Pick out every line in the items below that contains the word "Which" and copy each one. Only count matches whose capitalization is the same.

--------------------------------

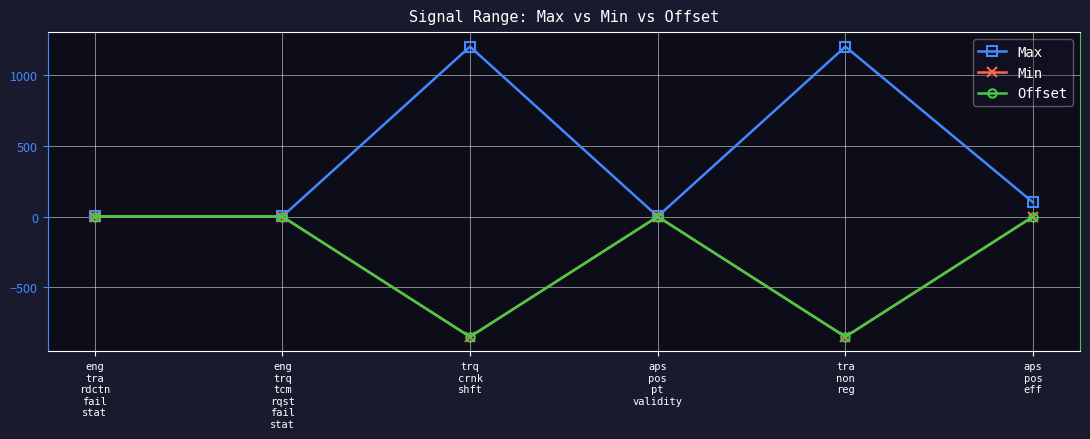

Is this an area chart (filled region under the line)?

No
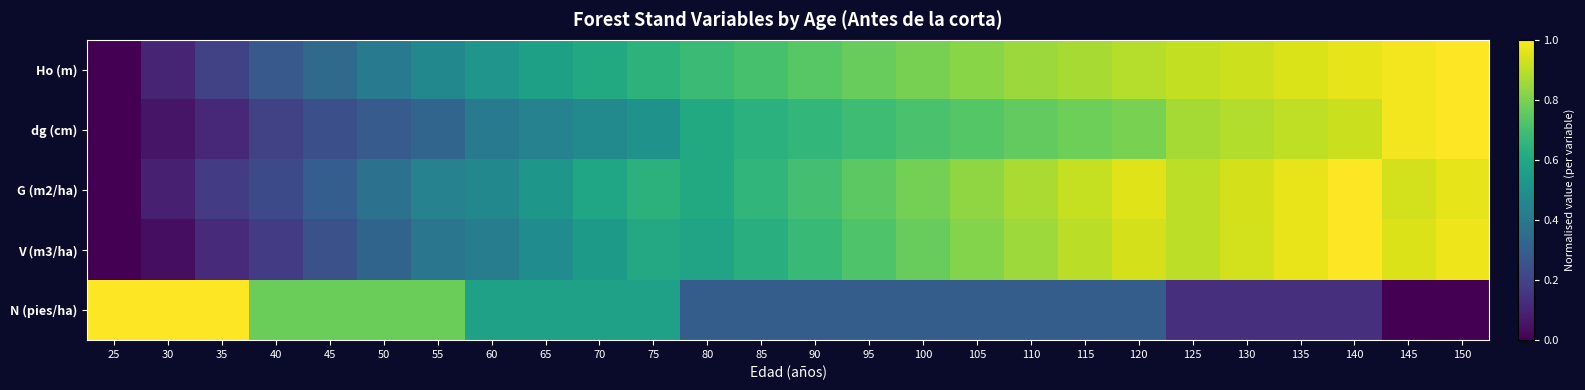

Which series has the largest range (max minus min)?

N (pies/ha)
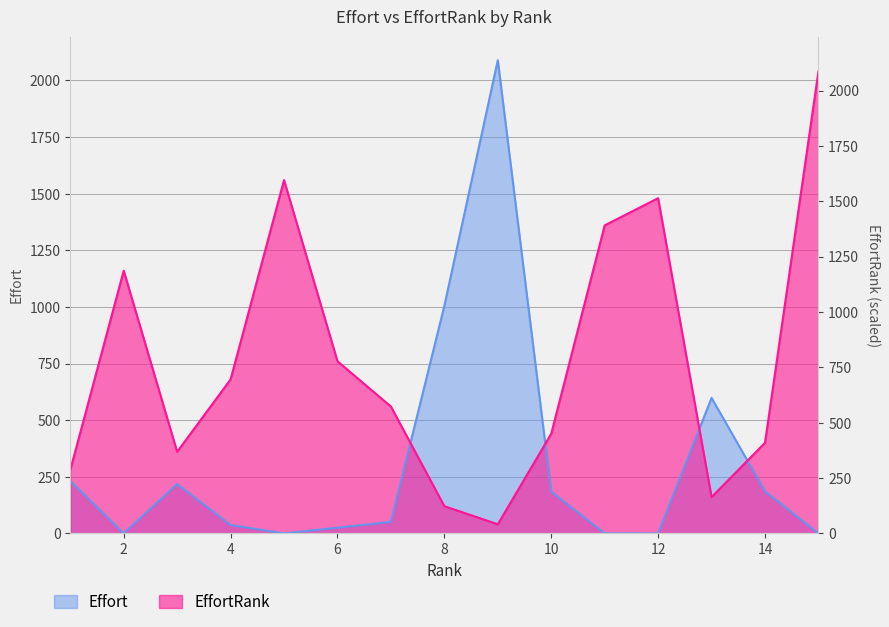

Which series has the largest total across all categories?

EffortRank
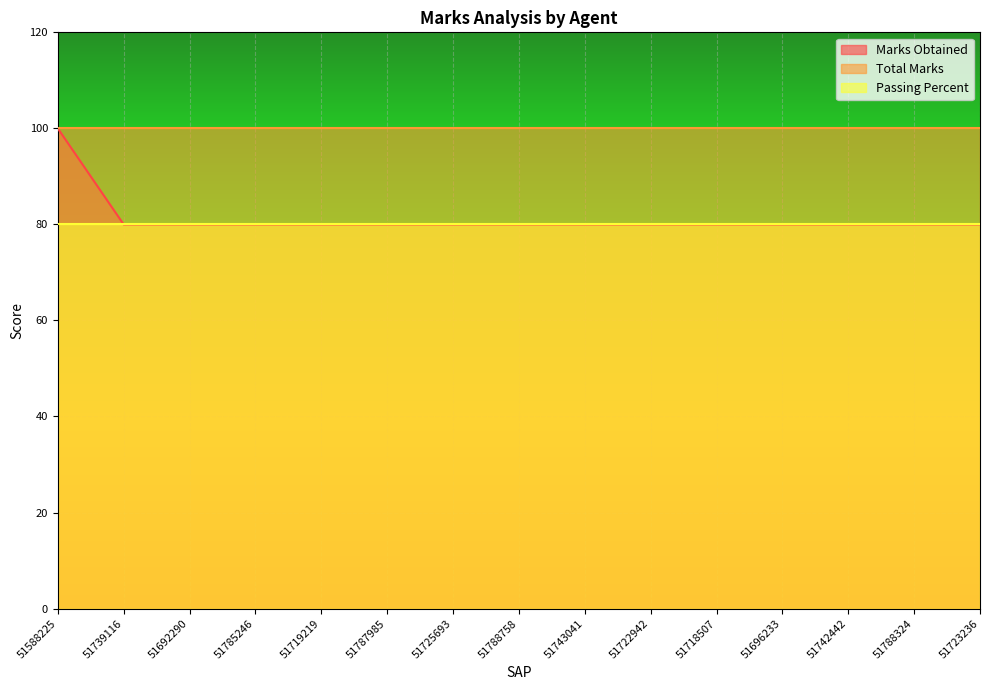

List the labels in order of Total Marks value, largest first.

51588225, 51739116, 51692290, 51785246, 51719219, 51787985, 51725693, 51788758, 51743041, 51722942, 51718507, 51696233, 51742442, 51788324, 51723236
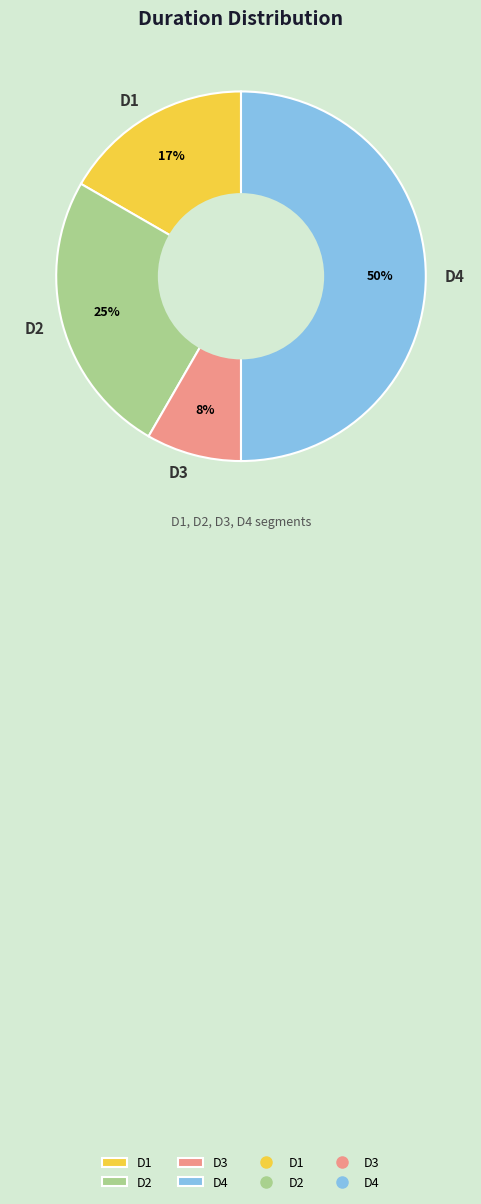

Is the sum of D2 and D3 greater than half?

No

--------------------------------

• _EXPECTED ANSWER_
Which series has the largest range (max minus min)?
Which series has the largest total across all categories?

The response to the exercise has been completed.